El miedo golpeó el corazón de Sofía.

El hombre amable que conocía antes era sin duda una máscara.

Él agarró su camisa y la levantó hasta que estuvo cerca de su rostro.

—Realmente no debería esperar más de una omega criada entre los betas —gritó—.

Pequeña zorra que abre las piernas a cualquiera con buenas feromonas.

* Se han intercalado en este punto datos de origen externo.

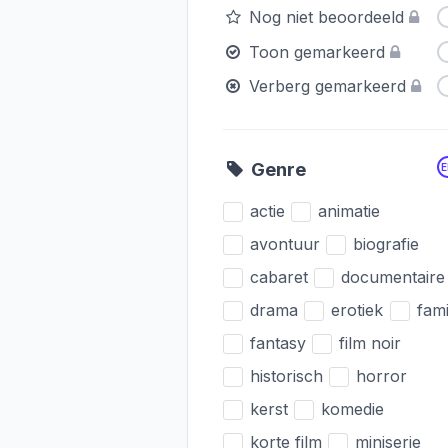
Nog niet beoordeeld
Toon gemarkeerd
Verberg gemarkeerd
Genre
actie
animatie
avontuur
biografie
cabaret
documentaire
drama
erotiek
fami
fantasy
film noir
historisch
horror
kerst
komedie
korte film
miniserie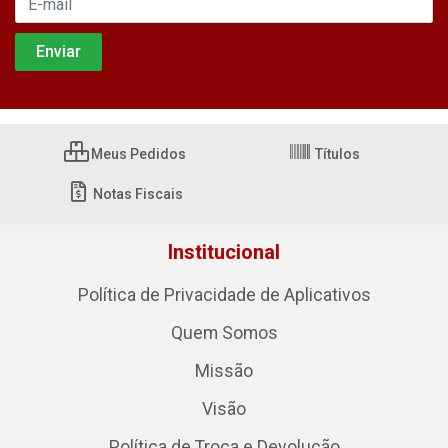
Meus Pedidos
Títulos
Notas Fiscais
Institucional
Política de Privacidade de Aplicativos
Quem Somos
Missão
Visão
Política de Troca e Devolução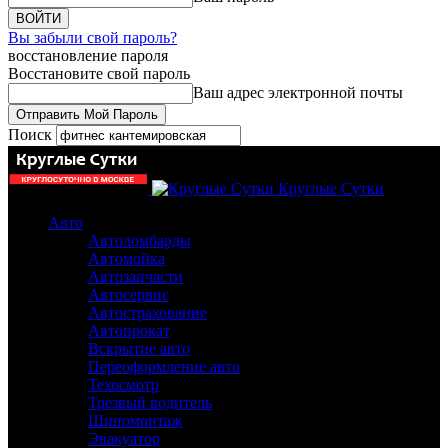
Вы забыли свой пароль?
восстановление пароля
Восстановите свой пароль
Ваш адрес электронной почты
Поиск
Круглые Сутки
Авто
Автоломбарды
Автомойка
Автозапчасти
Автосервис
Автострахование
Автопрокат
Вскрытие авто
Переоформление авто
Техосмотр
Трезвый водитель
Шиномонтаж
Эвакуатор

¿Cómo pudiste acostarte con un alfa que ya tiene una pareja elegida?

¡Eres repugnante!

Con eso, Angelo le dio una bofetada y la empujó de nuevo contra la cama.

Violentamente metió su camisa dentro de sus pantalones y se abrochó el cinturón.

Su cabello caía sobre su rostro y se lo echó hacia atrás.

—El jefe va a enterarse de esto y vas a estar en problemas —dijo Angelo—.

Considera esto tu funeral cuando podrías simplemente haber mantenido las piernas cerradas y no haber permitido la entrada a cualquier alfa.

Angelo pareció tener arcadas y fue al baño a vaciar el contenido de su estómago en el inodoro.

Ser bloqueado así cuando estaba absorbiendo sus feromonas desagradaba a su sistema de manera increíble.

Desafortunadamente, aunque Luca fingía que no lo era, él era sin duda un alfa dominante.

Sus feromonas bloqueaban las de cualquier otro una vez que reclamaba algo.

Era un paso antes de emparejarse verdaderamente con una omega.

Sin siquiera otra mirada hacia Sofía, Angelo regresó a la parte principal de la habitación del hotel y atravesó el espacio, cerrando de golpe la puerta principal tras él.

De nuevo, Sofía quedó sola en un estado mucho peor que cuando el padre de Luca la dejó atrás.

Su sistema estaba sobrecargado con otras feromonas.

Habiendo establecido recientemente su condición de omega, era sensible.

Sus feromonas estaban en su punto máximo y le quitaban mucha energía al no ser controladas cuando salían de ella.

Añadir feromonas alfa a la mezcla sobrecargaba su cuerpo.

Era como si estuviera enferma de muchas cosas a la vez y su cuerpo no pudiera luchar contra ello.

Sofía se giró hacia un lado, con los brazos doloridos atrapados debajo de ella.

Estaba mirando hacia la puerta otra vez, pero parpadeando lentamente, apenas percibiendo su entorno.

Durante un tiempo, todavía había un guardia allí.

Cerró los ojos por un rato cuando se volvió difícil mantenerse despierta y la severa hemorragia nasal la hacía sentir mareada junto con las feromonas en la habitación.

Cuando abrió los ojos de nuevo, la sombra bajo la puerta ya no estaba.

Sofía consideró moverse por un momento, pero no pudo hacerlo.

Por alguna razón, pensó en Luca en ese momento.

—Estaré aquí —susurró Sofía sin energía, diciendo las palabras que le dijo a Luca justo antes de que se fuera a su viaje de negocios.

Parecía que iba a tener que acostumbrarse a esperar.

Una pequeña sonrisa apareció en su rostro pero se desvaneció cuando sus ojos se cerraron.

Tendría que dormir hasta que él llegara, pensó.

Su vuelo iba a llegar tarde después de todo.